How many lines in the listing below hold the word "events"? Answer with the number only.
:::::
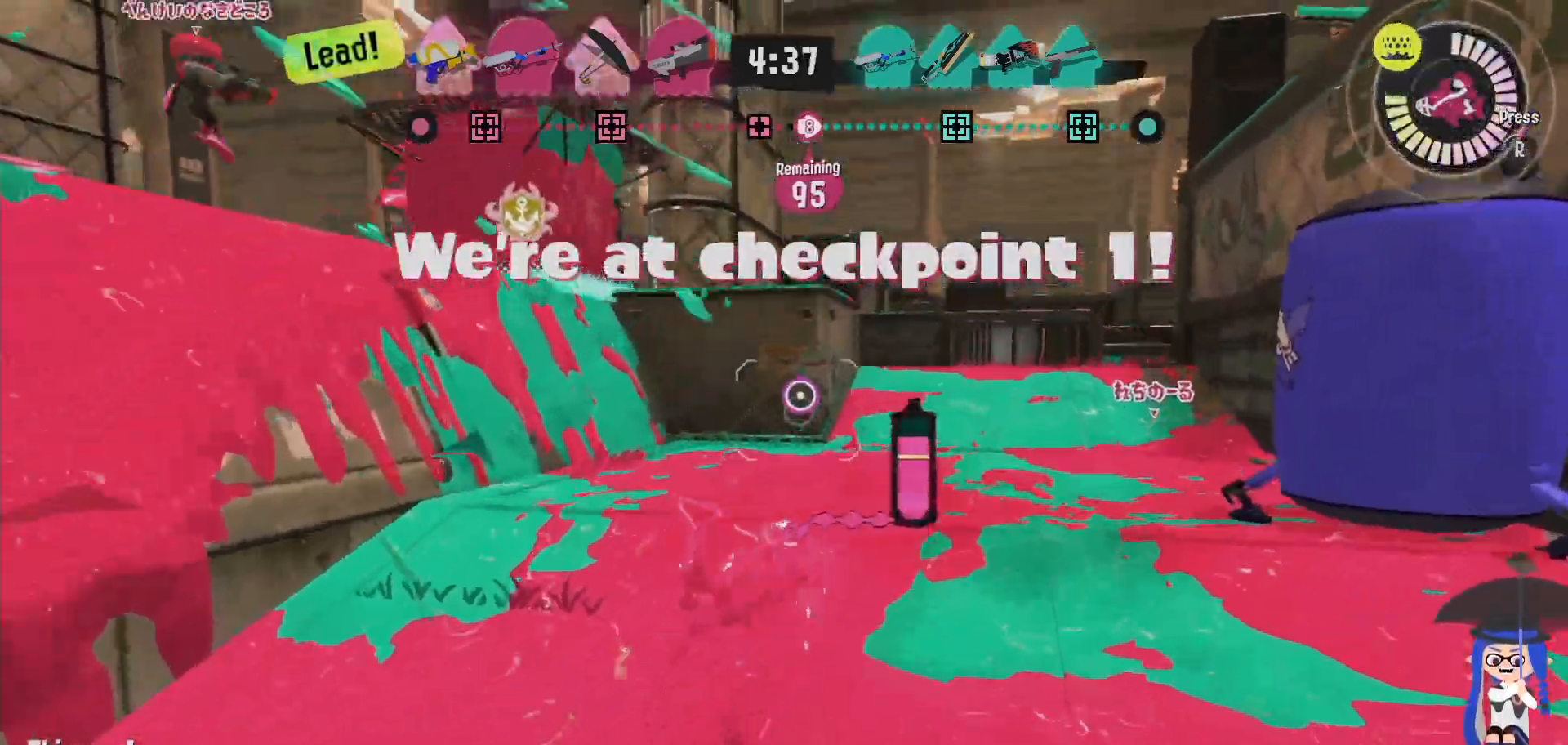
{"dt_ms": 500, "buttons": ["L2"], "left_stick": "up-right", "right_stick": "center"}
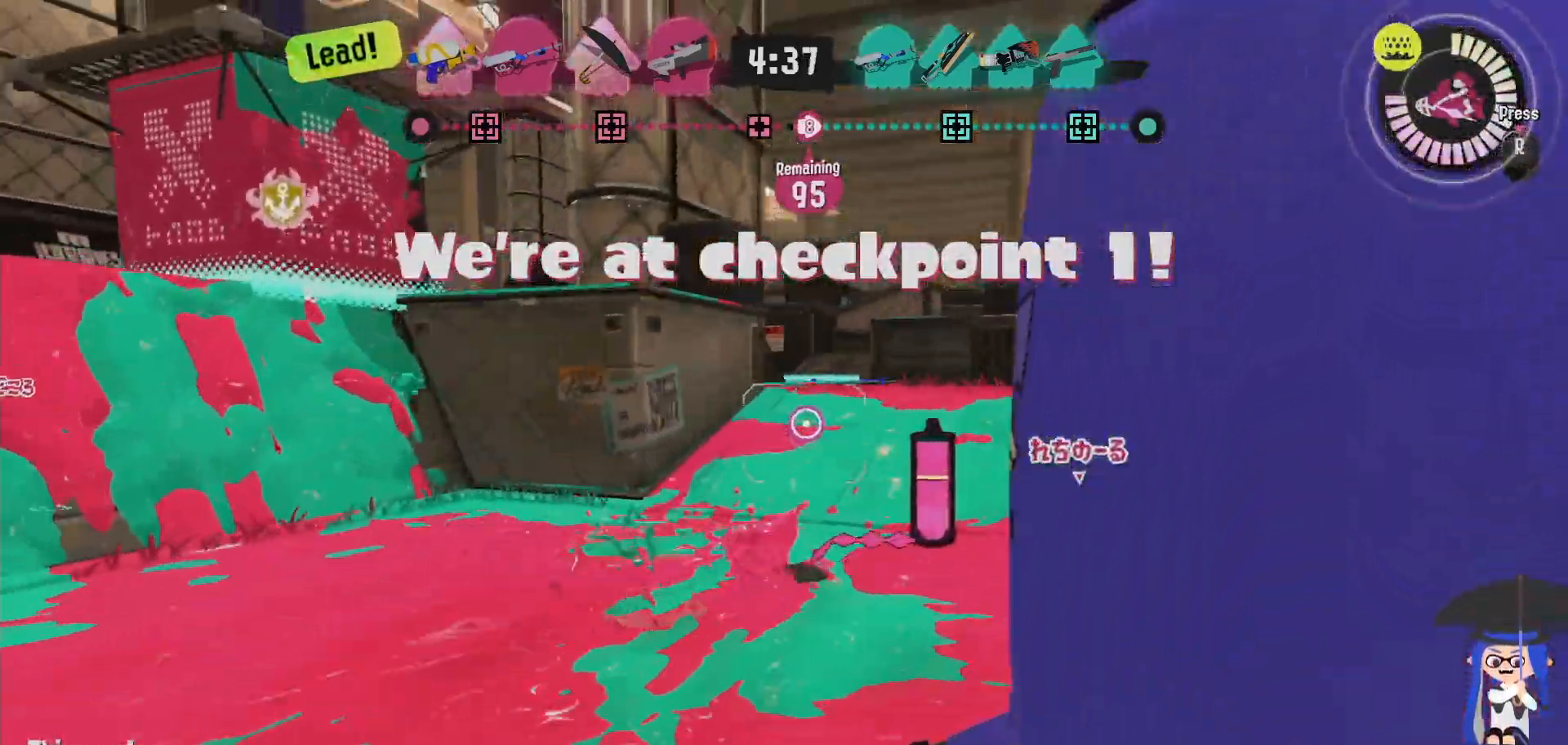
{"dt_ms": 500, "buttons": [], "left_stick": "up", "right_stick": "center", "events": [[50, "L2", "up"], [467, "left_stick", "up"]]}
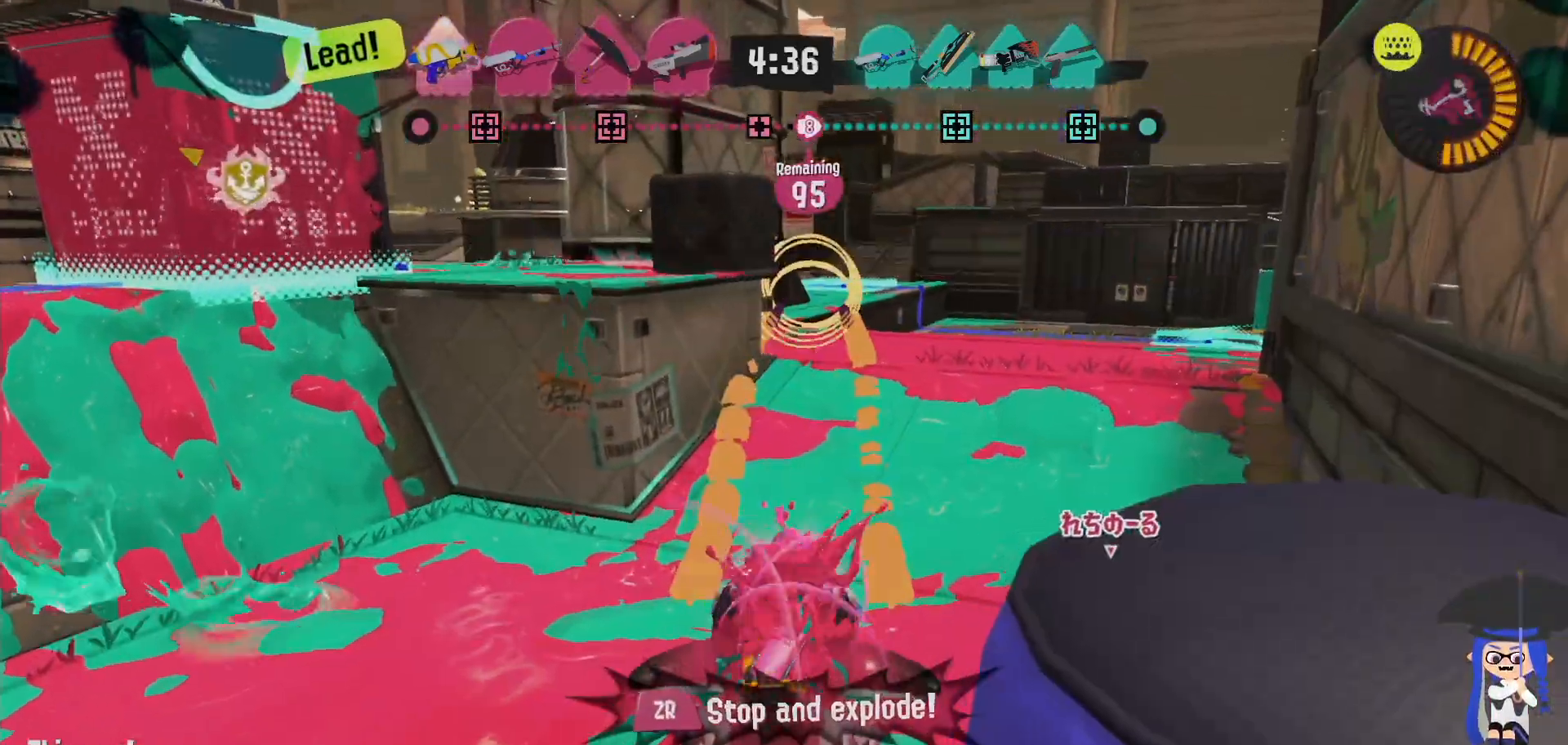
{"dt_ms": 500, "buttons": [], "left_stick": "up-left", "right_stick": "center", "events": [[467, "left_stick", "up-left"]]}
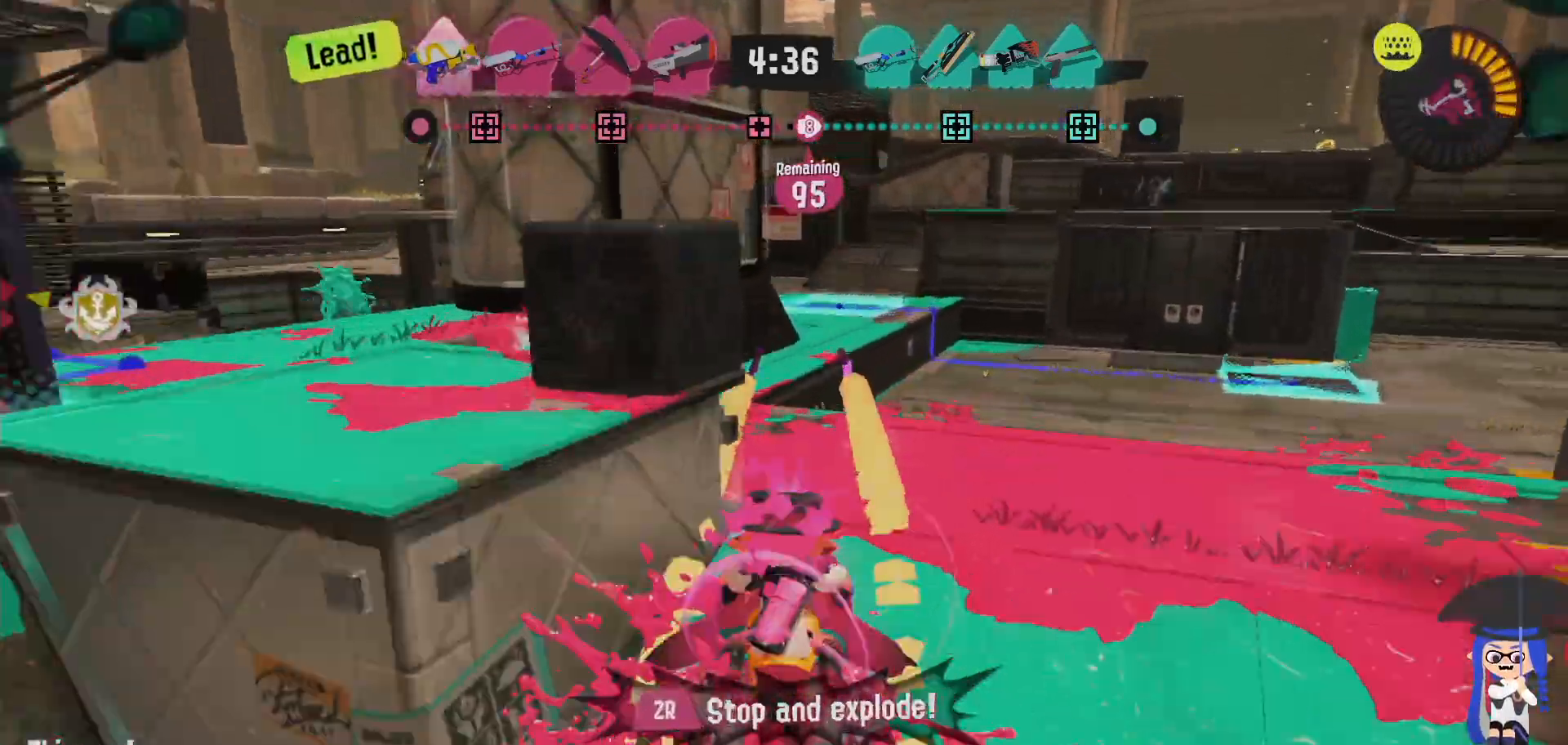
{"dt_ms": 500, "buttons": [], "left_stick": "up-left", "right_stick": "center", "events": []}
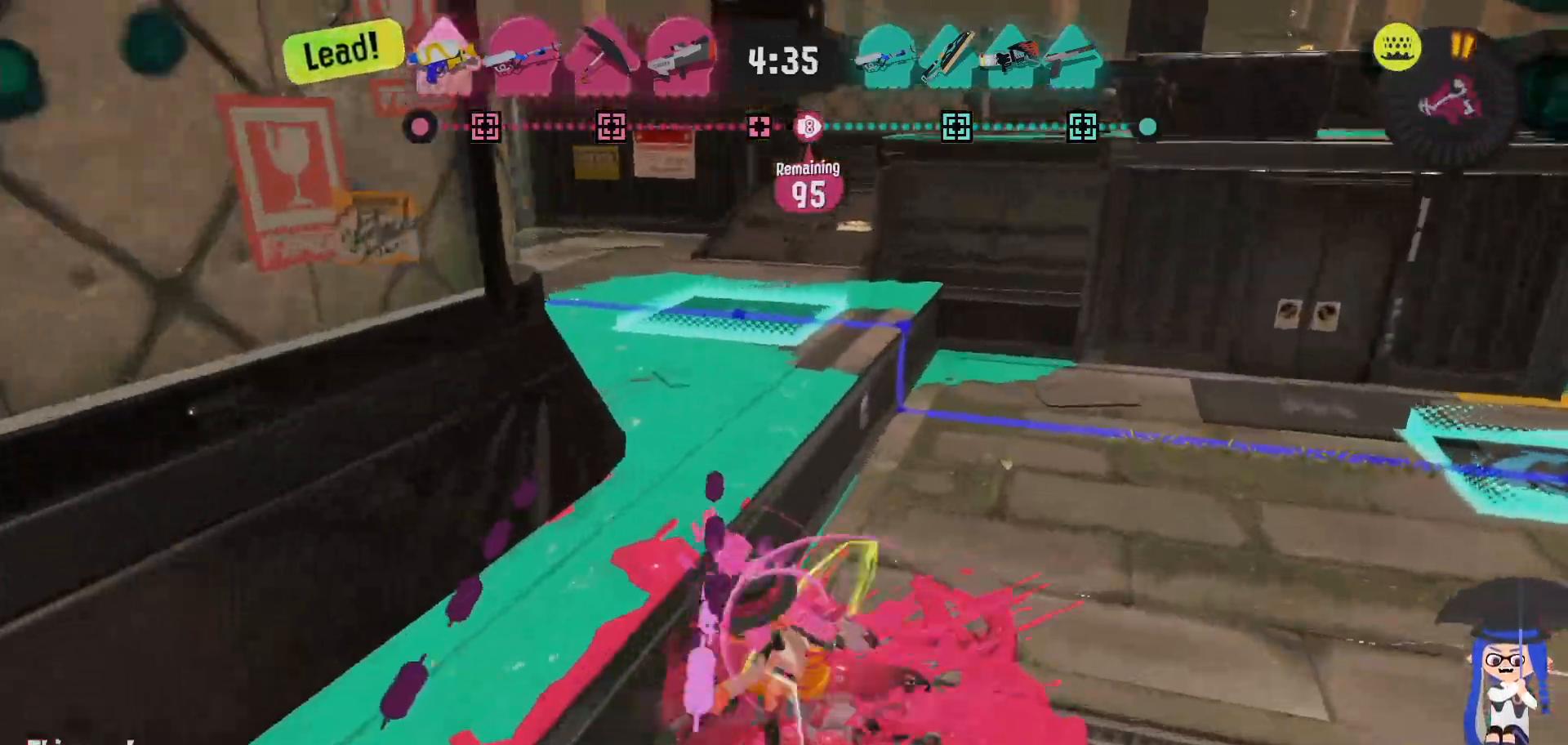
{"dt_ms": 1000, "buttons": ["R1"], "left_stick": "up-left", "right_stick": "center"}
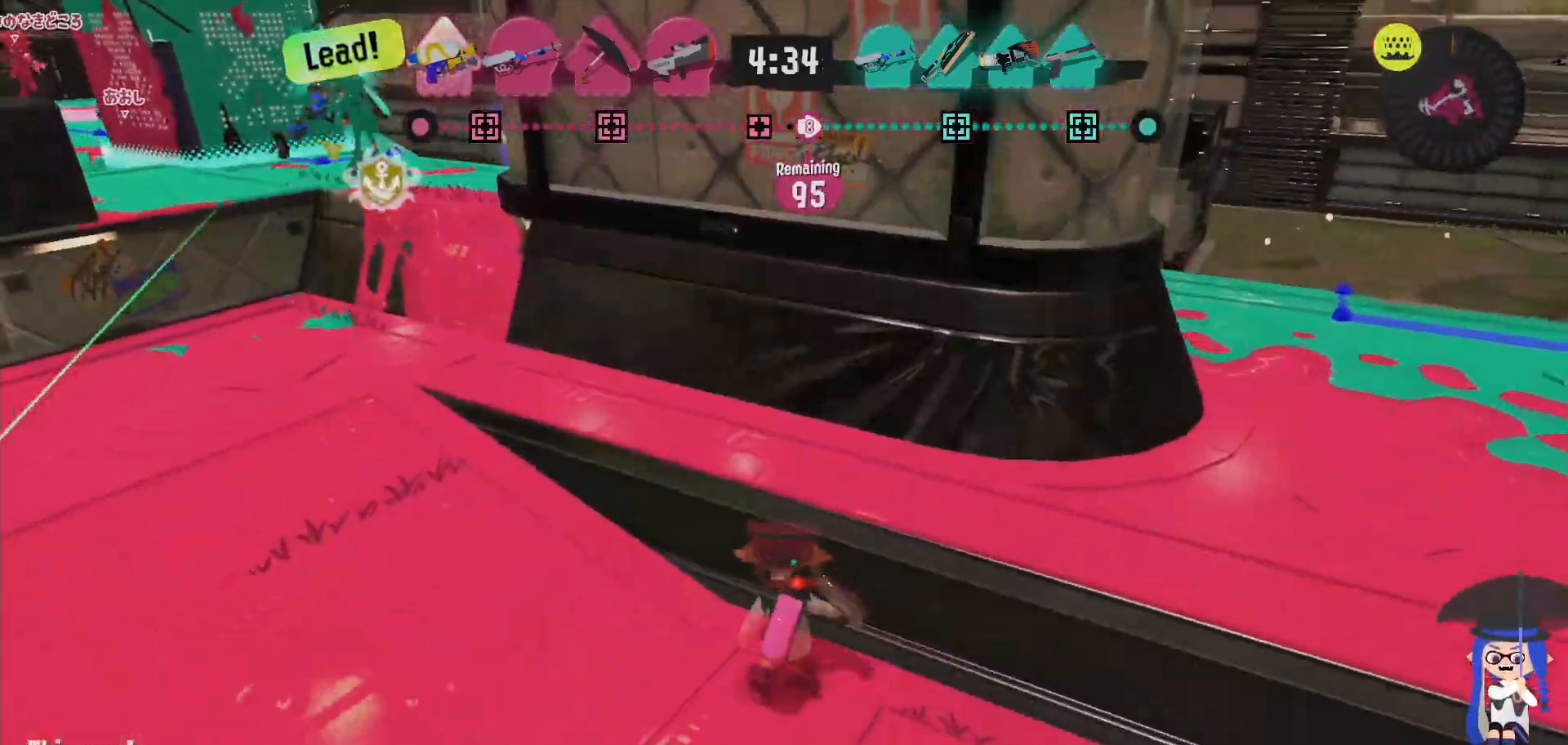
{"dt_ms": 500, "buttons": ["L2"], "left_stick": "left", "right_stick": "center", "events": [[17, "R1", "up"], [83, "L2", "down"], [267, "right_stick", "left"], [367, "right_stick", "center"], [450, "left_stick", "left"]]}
:::::
# [Result]
4